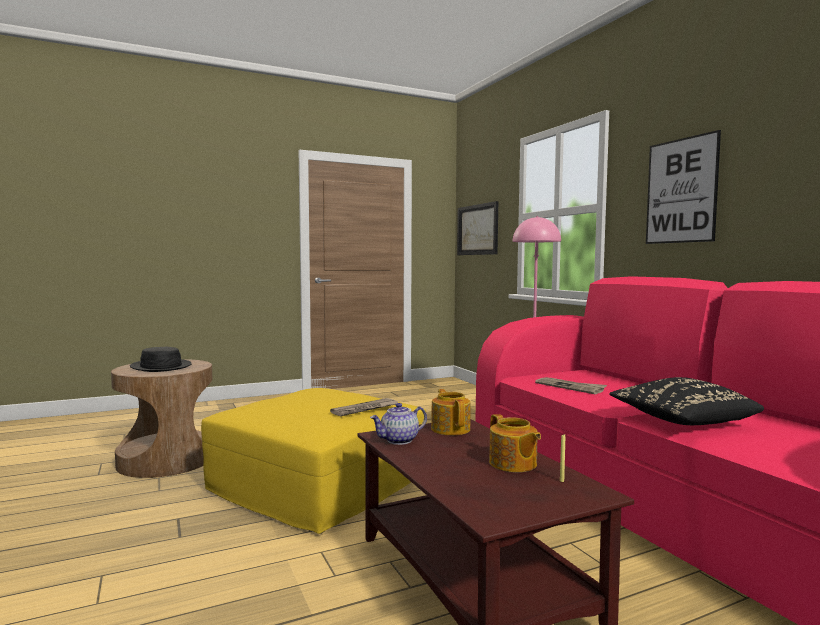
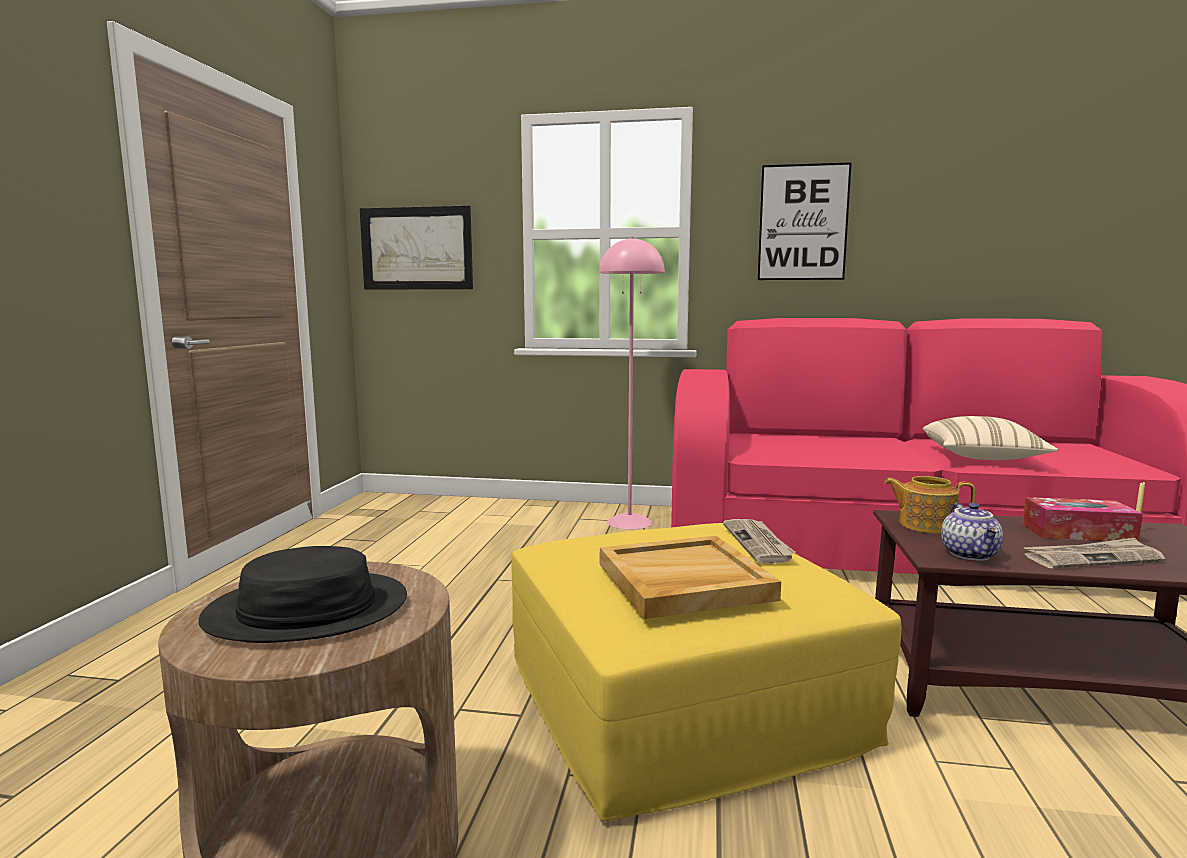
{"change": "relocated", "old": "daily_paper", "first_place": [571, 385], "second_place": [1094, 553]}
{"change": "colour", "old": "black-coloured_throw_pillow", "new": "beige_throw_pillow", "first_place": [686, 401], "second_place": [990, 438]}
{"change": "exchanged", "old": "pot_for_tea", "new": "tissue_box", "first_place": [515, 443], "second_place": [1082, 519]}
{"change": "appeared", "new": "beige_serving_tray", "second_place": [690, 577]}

-------

** Task description **
Repeat every line above exactly, but omit all images.

** Answer for the task **
{"change": "relocated", "old": "daily_paper", "first_place": [571, 385], "second_place": [1094, 553]}
{"change": "colour", "old": "black-coloured_throw_pillow", "new": "beige_throw_pillow", "first_place": [686, 401], "second_place": [990, 438]}
{"change": "exchanged", "old": "pot_for_tea", "new": "tissue_box", "first_place": [515, 443], "second_place": [1082, 519]}
{"change": "appeared", "new": "beige_serving_tray", "second_place": [690, 577]}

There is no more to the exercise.